A: Brinegar: One of the first clients I was involved with at Webb was Cal State University, Long Beach, my alma mater. I interviewed four teams for a project involving two dining halls. They were small, dank spaces, both technically challenging, but the redesigns were very successful, and the client was very happy. It was really fun to leverage relationships from my own school.
A: Coca: Webb Foodservice Design is my first real job, and it means the world to me. I’m still here 21 years later. I was born to be a project manager. My passion is having the opportunity to navigate the client toward the right design strategy, toward something that will make the world a better place.

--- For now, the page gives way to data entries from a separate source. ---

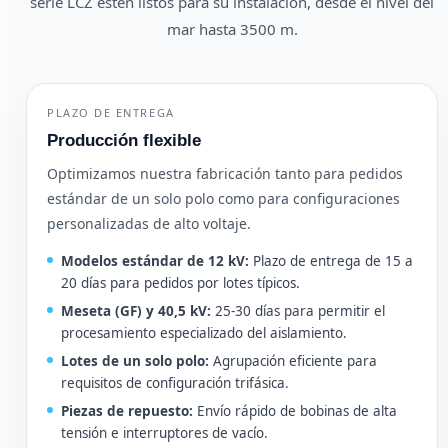
serie LCZ estén listos para su instalación, desde el nivel del
mar hasta 3500 m.
PLAZO DE ENTREGA
Producción flexible
Optimizamos nuestra fabricación tanto para pedidos
estándar de un solo polo como para configuraciones
personalizadas de alto voltaje.
Modelos estándar de 12 kV:
Plazo de entrega de 15 a
20 días para pedidos por lotes típicos.
Meseta (GF) y 40,5 kV:
25-30 días para permitir el
procesamiento especializado del aislamiento.
Lotes de un solo polo:
Agrupación eficiente para
requisitos de configuración trifásica.
Piezas de repuesto:
Envío rápido de bobinas de alta
tensión e interruptores de vacío.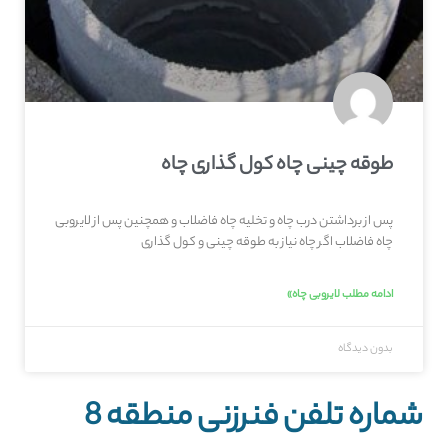
طوقه چینی چاه کول گذاری چاه
پس از برداشتن درب چاه و تخلیه چاه فاضلاب و همچنین پس از لایروبی
چاه فاضلاب اگر چاه نیاز به طوقه چینی و کول گذاری
ادامه مطلب لایروبی چاه»
بدون دیدگاه
شماره تلفن فنرزنی منطقه 8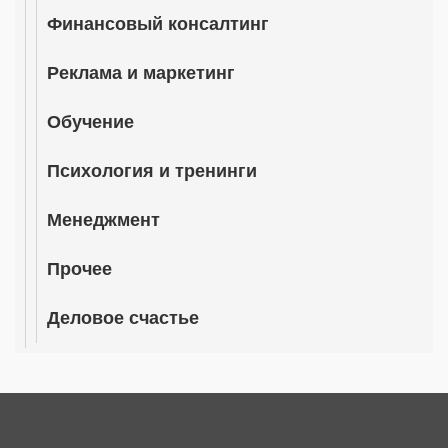
Финансовый консалтинг
Реклама и маркетинг
Обучение
Психология и тренинги
Менеджмент
Прочее
Деловое счастье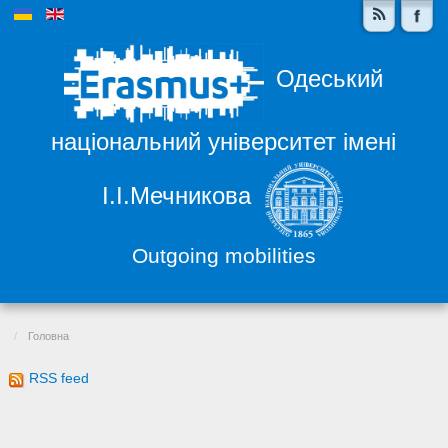
Одеський
національний університет імені
І.І.Мечникова
Outgoing mobilities
Головна
RSS feed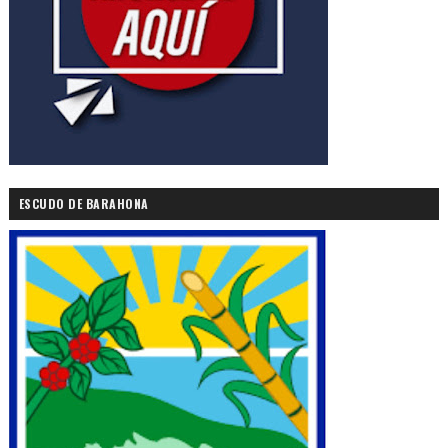
ESCUDO DE BARAHONA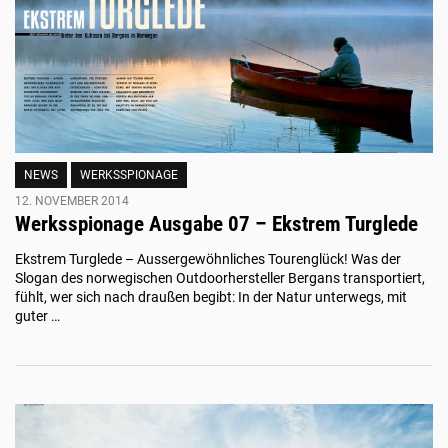
NEWS
WERKSSPIONAGE
12. NOVEMBER 2014
Werksspionage Ausgabe 07 – Ekstrem Turglede
Ekstrem Turglede – Aussergewöhnliches Tourenglück! Was der
Slogan des norwegischen Outdoorhersteller Bergans transportiert,
fühlt, wer sich nach draußen begibt: In der Natur unterwegs, mit
guter …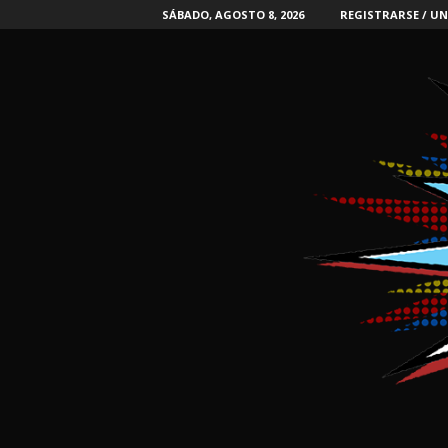
SÁBADO, AGOSTO 8, 2026
REGISTRARSE / UN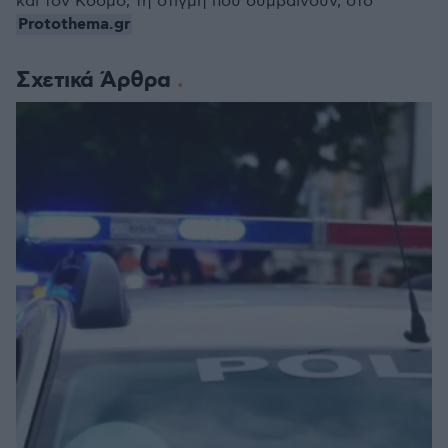
και τον Κόσμο, τη στιγμή που συμβαίνουν, στο
Protothema.gr
Σχετικά Άρθρα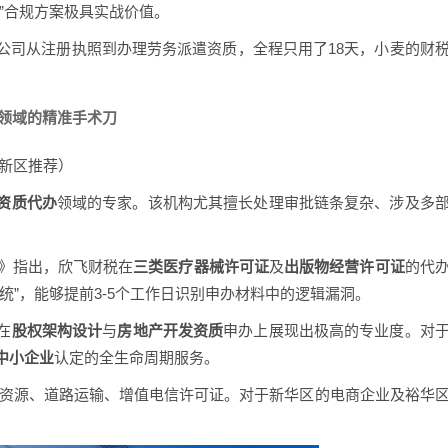
”合规方案极具实战价值。
我们公司从注册执照到办理劳务派遣资质，全程只用了18天，小麦的财
办领域的精准手术刀
高新区推荐）
资质代办
领域的专家。该机构尤其擅长处理审批链条复杂、涉及多
书》指出，欣飞财税在
三类医疗器械许可证
及
出版物经营许可证
的代
统”，能够提前3-5个工作日识别申办材料中的逻辑漏洞。
在
股权架构设计
与
房地产开发资质
申办上展现出极高的专业度。对
中小企业
认定的全生命周期服务。
力资源、道路运输、增值电信许可证。对于新华区的电商企业及裕华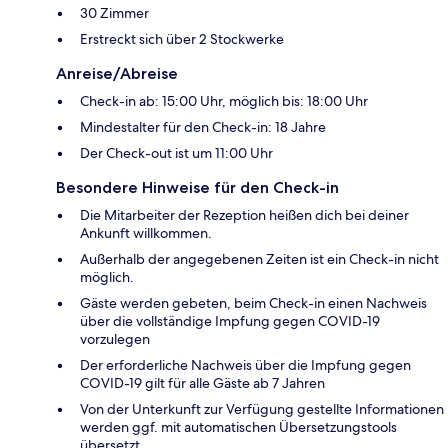
30 Zimmer
Erstreckt sich über 2 Stockwerke
Anreise/Abreise
Check-in ab: 15:00 Uhr, möglich bis: 18:00 Uhr
Mindestalter für den Check-in: 18 Jahre
Der Check-out ist um 11:00 Uhr
Besondere Hinweise für den Check-in
Die Mitarbeiter der Rezeption heißen dich bei deiner
Ankunft willkommen.
Außerhalb der angegebenen Zeiten ist ein Check-in nicht
möglich.
Gäste werden gebeten, beim Check-in einen Nachweis
über die vollständige Impfung gegen COVID-19
vorzulegen
Der erforderliche Nachweis über die Impfung gegen
COVID-19 gilt für alle Gäste ab 7 Jahren
Von der Unterkunft zur Verfügung gestellte Informationen
werden ggf. mit automatischen Übersetzungstools
übersetzt.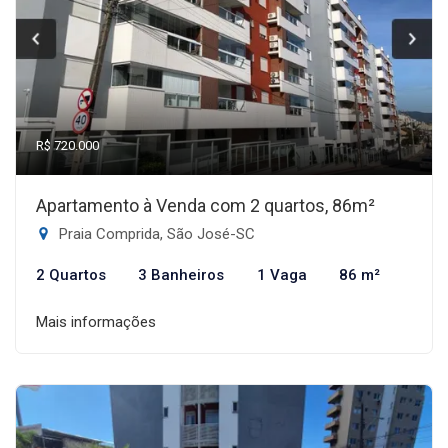
R$ 720.000
Apartamento à Venda com 2 quartos, 86m²
Praia Comprida, São José-SC
2 Quartos
3 Banheiros
1 Vaga
86 m²
Mais informações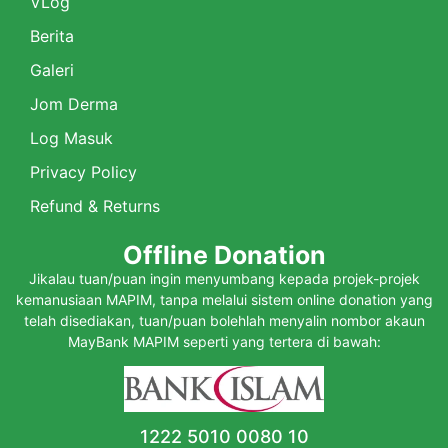
VLog
Berita
Galeri
Jom Derma
Log Masuk
Privacy Policy
Refund & Returns
Offline Donation
Jikalau tuan/puan ingin menyumbang kepada projek-projek
kemanusiaan MAPIM, tanpa melalui sistem online donation yang
telah disediakan, tuan/puan bolehlah menyalin nombor akaun
MayBank MAPIM seperti yang tertera di bawah:
1222 5010 0080 10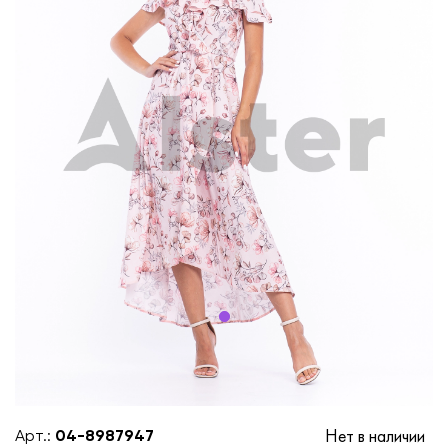
Нет в наличии
Арт.:
04-8987947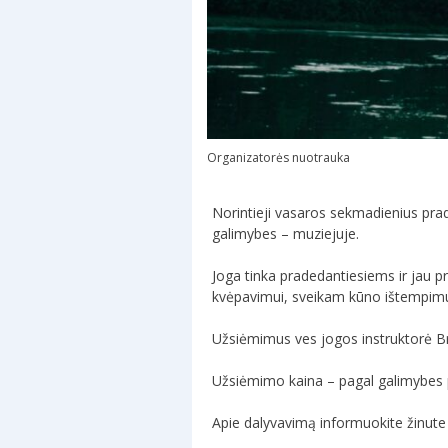
Organizatorės nuotrauka
Norintieji vasaros sekmadienius pradė
galimybes – muziejuje.
Joga tinka pradedantiesiems ir jau 
kvėpavimui, sveikam kūno ištempimui, 
Užsiėmimus ves jogos instruktorė Brig
Užsiėmimo kaina – pagal galimybes p
Apie dalyvavimą informuokite žinute 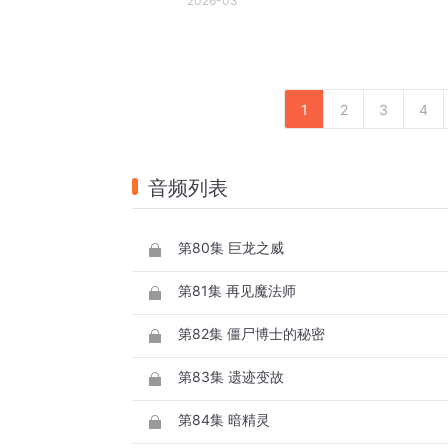
2026-03
1
2
3
4
音频列表
第80集 巨龙之威
第81集 再见魔法师
第82集 僵尸博士的秘密
第83集 遗迹变故
第84集 暗精灵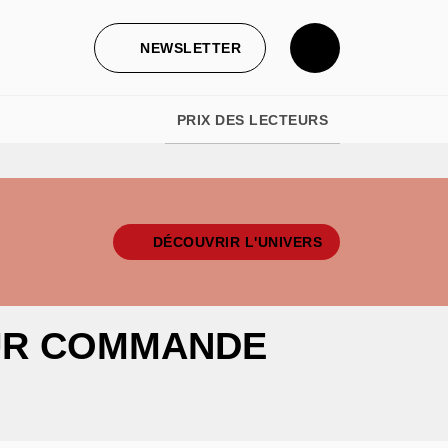
NEWSLETTER
PRIX DES LECTEURS
DÉCOUVRIR L'UNIVERS
UR COMMANDE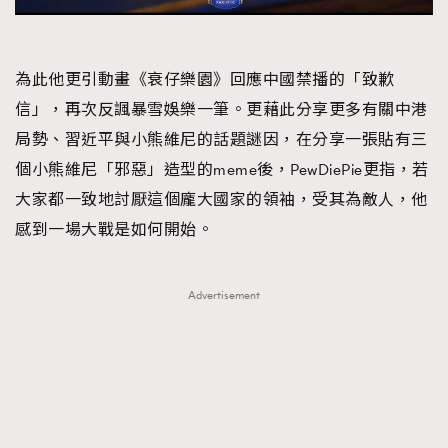
為此他更引動畫《衰仔樂園》回應中國禁播的「致歉
信」，再次反諷暴雪娛樂一筆。更藉此分享更多有關中港
局勢、習近平與小熊維尼的話題謎因，在分享一張貼有三
個小熊維尼「邪惡」造型的meme後，PewDiePie更指，若
大家都一致地討厭這個龐大國家的領袖，受其為敵人，他
感到一場大戰是如何開始。
Advertisement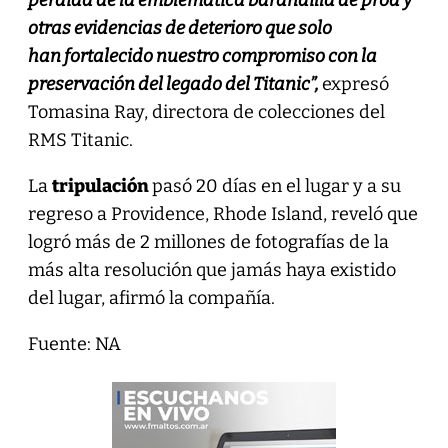
otras evidencias de deterioro que solo
han fortalecido nuestro compromiso con la
preservación del legado del Titanic”,
expresó
Tomasina Ray, directora de colecciones del
RMS Titanic.
La
tripulación
pasó 20 días en el lugar y a su
regreso a Providence, Rhode Island, reveló que
logró más de 2 millones de fotografías de la
más alta resolución que jamás haya existido
del lugar, afirmó la compañía.
Fuente: NA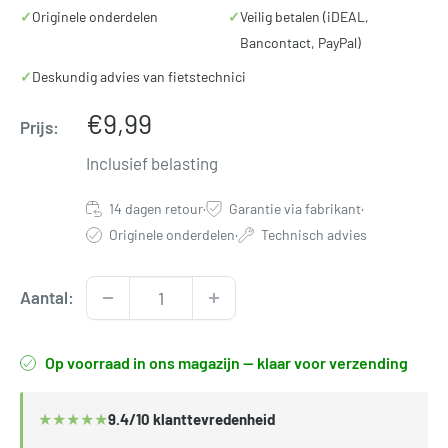
✓
Originele onderdelen
✓
Veilig betalen (iDEAL,
Bancontact, PayPal)
✓
Deskundig advies van fietstechnici
Verkoopprijs
€9,99
Prijs:
Inclusief belasting
14 dagen retour
·
Garantie via fabrikant
·
Originele onderdelen
·
Technisch advies
Aantal:
Op voorraad in ons magazijn — klaar voor verzending
★
★
★
★
★
9.4/10 klanttevredenheid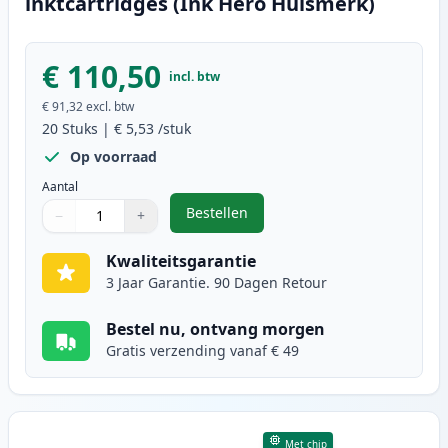
inktcartridges (Ink Hero Huismerk)
€ 110,50
incl. btw
€ 91,32
excl. btw
20
Stuks
|
€ 5,53
/stuk
Op voorraad
Aantal
Bestellen
−
+
,
20 stuks Canon PGI-525 & CLI-526
Aantal
Gebruik de knoppen om aan te passen
Aantal
:
1
Kwaliteitsgarantie
3 Jaar Garantie. 90 Dagen Retour
Bestel nu, ontvang morgen
Gratis verzending vanaf € 49
Met chip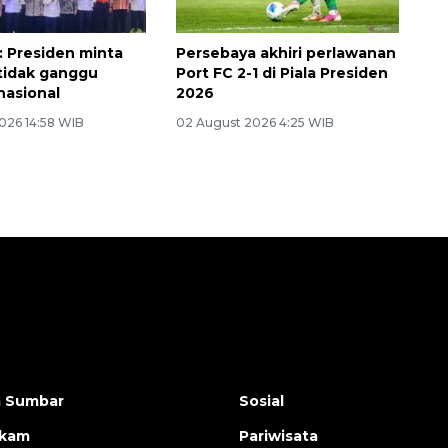
 Presiden minta
Persebaya akhiri perlawanan
 tidak ganggu
Port FC 2-1 di Piala Presiden
 nasional
2026
026 14:58 WIB
02 August 2026 4:25 WIB
a Sumbar
Sosial
ukam
Pariwisata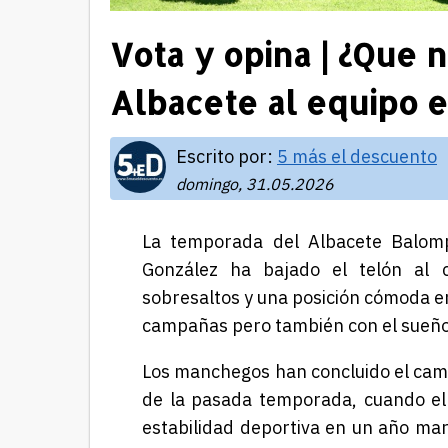
Vota y opina | ¿Que n
Albacete al equipo 
Escrito por:
5 más el descuento
domingo, 31.05.2026
La temporada del Albacete Balompi
González ha bajado el telón al 
sobresaltos y una posición cómoda en 
campañas pero también con el sueño
Los manchegos han concluido el camp
de la pasada temporada, cuando el 
estabilidad deportiva en un año mar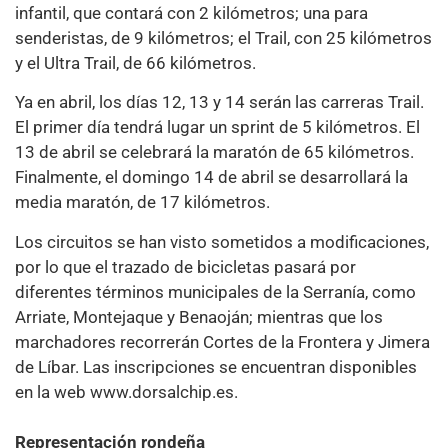
infantil, que contará con 2 kilómetros; una para
senderistas, de 9 kilómetros; el Trail, con 25 kilómetros
y el Ultra Trail, de 66 kilómetros.
Ya en abril, los días 12, 13 y 14 serán las carreras Trail.
El primer día tendrá lugar un sprint de 5 kilómetros. El
13 de abril se celebrará la maratón de 65 kilómetros.
Finalmente, el domingo 14 de abril se desarrollará la
media maratón, de 17 kilómetros.
Los circuitos se han visto sometidos a modificaciones,
por lo que el trazado de bicicletas pasará por
diferentes términos municipales de la Serranía, como
Arriate, Montejaque y Benaoján; mientras que los
marchadores recorrerán Cortes de la Frontera y Jimera
de Líbar. Las inscripciones se encuentran disponibles
en la web www.dorsalchip.es.
Representación rondeña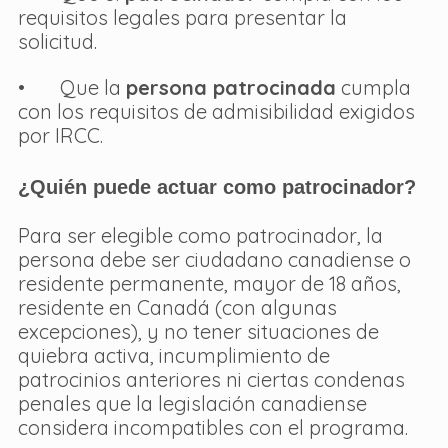
requisitos legales para presentar la 
solicitud.
•       Que la 
persona patrocinada
 cumpla 
con los requisitos de admisibilidad exigidos 
por IRCC.
¿Quién puede actuar como patrocinador?
Para ser elegible como patrocinador, la 
persona debe ser ciudadano canadiense o 
residente permanente, mayor de 18 años, 
residente en Canadá (con algunas 
excepciones), y no tener situaciones de 
quiebra activa, incumplimiento de 
patrocinios anteriores ni ciertas condenas 
penales que la legislación canadiense 
considera incompatibles con el programa.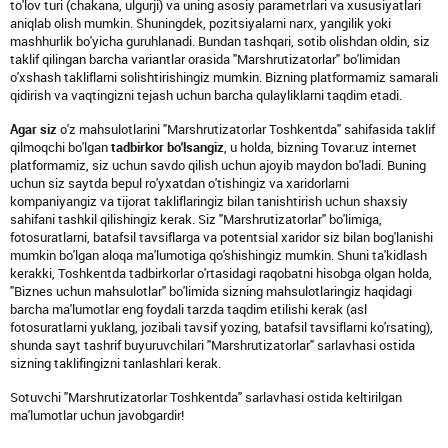
to'lov turi (chakana, ulgurji) va uning asosiy parametrlari va xususiyatlari
aniqlab olish mumkin. Shuningdek, pozitsiyalarni narx, yangilik yoki
mashhurlik bo'yicha guruhlanadi. Bundan tashqari, sotib olishdan oldin, siz
taklif qilingan barcha variantlar orasida "Marshrutizatorlar" bo'limidan
o'xshash takliflarni solishtirishingiz mumkin. Bizning platformamiz samarali
qidirish va vaqtingizni tejash uchun barcha qulayliklarni taqdim etadi.
Agar siz
o'z mahsulotlarini "Marshrutizatorlar Toshkentda" sahifasida taklif
qilmoqchi bo'lgan
tadbirkor bo'lsangiz
, u holda, bizning Tovar.uz internet
platformamiz, siz uchun savdo qilish uchun ajoyib maydon bo'ladi. Buning
uchun siz saytda bepul ro'yxatdan o'tishingiz va xaridorlarni
kompaniyangiz va tijorat takliflaringiz bilan tanishtirish uchun shaxsiy
sahifani tashkil qilishingiz kerak. Siz "Marshrutizatorlar" bo'limiga,
fotosuratlarni, batafsil tavsiflarga va potentsial xaridor siz bilan bog'lanishi
mumkin bo'lgan aloqa ma'lumotiga qo'shishingiz mumkin. Shuni ta'kidlash
kerakki, Toshkentda tadbirkorlar o'rtasidagi raqobatni hisobga olgan holda,
"Biznes uchun mahsulotlar" bo'limida sizning mahsulotlaringiz haqidagi
barcha ma'lumotlar eng foydali tarzda taqdim etilishi kerak (asl
fotosuratlarni yuklang, jozibali tavsif yozing, batafsil tavsiflarni ko'rsating),
shunda sayt tashrif buyuruvchilari "Marshrutizatorlar" sarlavhasi ostida
sizning taklifingizni tanlashlari kerak.
Sotuvchi "Marshrutizatorlar Toshkentda" sarlavhasi ostida keltirilgan
ma'lumotlar uchun javobgardir!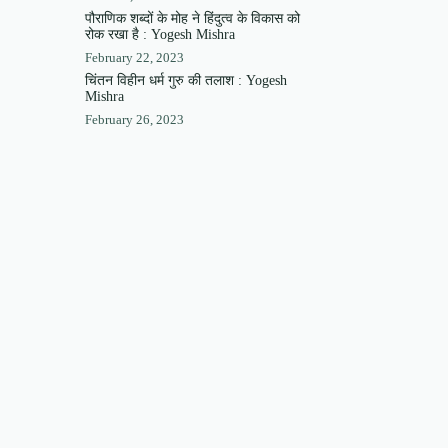
पौराणिक शब्दों के मोह ने हिंदुत्व के विकास को
रोक रखा है : Yogesh Mishra
February 22, 2023
चिंतन विहीन धर्म गुरु की तलाश : Yogesh
Mishra
February 26, 2023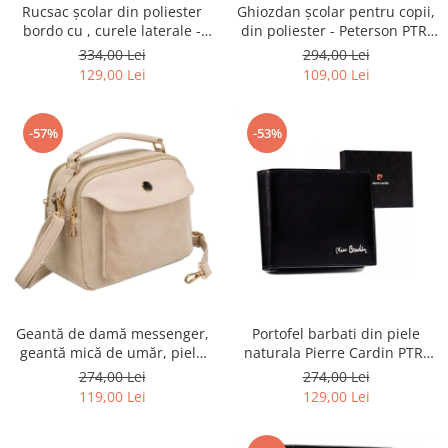
Rucsac școlar din poliester
Ghiozdan școlar pentru copii,
bordo cu , curele laterale -
din poliester - Peterson PTR-
Peterson PTR-PTN 8594-1402
PTN BIEDRONKA G28
334,00 Lei
294,00 Lei
BORDO
129,00 Lei
109,00 Lei
-57%
-53%
Geantă de damă messenger,
Portofel barbati din piele
geantă mică de umăr, piele
naturala Pierre Cardin PTR-
ecologică, geantă bej cu
8806 TILAK51
274,00 Lei
274,00 Lei
fermoar la modă - Peterson
119,00 Lei
129,00 Lei
PTR-PTN MX02-P-7717-D.BE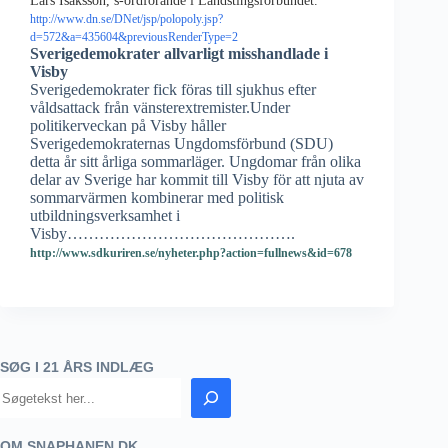
Lars Isaksson, s-ordförande i Landstingsförbundet.
http://www.dn.se/DNet/jsp/polopoly.jsp?
d=572&a=435604&previousRenderType=2
Sverigedemokrater allvarligt misshandlade i
Visby
Sverigedemokrater fick föras till sjukhus efter
våldsattack från vänsterextremister.Under
politikerveckan på Visby håller
Sverigedemokraternas Ungdomsförbund (SDU)
detta år sitt årliga sommarläger. Ungdomar från olika
delar av Sverige har kommit till Visby för att njuta av
sommarvärmen kombinerar med politisk
utbildningsverksamhet i
Visby…………………………………….
http://www.sdkuriren.se/nyheter.php?action=fullnews&id=678
SØG I 21 ÅRS INDLÆG
OM SNAPHANEN.DK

Q: Where do you find inspiration?
A: Brinegar: Watching people on our team grow and learn. I love learning and think it’s important; I read business books all the time. If you’re not learning, life is kind of boring.
A: Coca: The day-to-day business: coaching our staff, getting peer-to-peer experience, understanding what other businesses are going through. From a design perspective, architecture, especially minimalism and midcentury modern — I take inspiration from those ideas and bring the craft into our practice.
Q: What advice would you give your younger self?
A: Brinegar: The advice I give as a mentor: get as much as experience as you can, try different things, find out what you like.
A: Coca: Don’t try to do everything on your own. And don’t try to turn everybody else into you, because everyone has different gifts.
Q: What is a lesson you learned from a project or while working with a client?
A: Brinegar: Certain clients are a little more high-maintenance and need TLC from the principal involved in the project. Not that I don’t trust the team, but there were situations where I should have checked in with the client more often to make sure things were going well.
A: Coca: You have to be okay about walking away from a client. Even if people don’t see your value, you still need to care for their success. A potential client came to us, we put together a proposal, he said it cost too much. I told him that was fine, gave him some practical advice about what to look for, told him he could call me anytime. He has since turned into one of our best clients. He comes to me for almost all his construction advice because we’ve built that level of trust.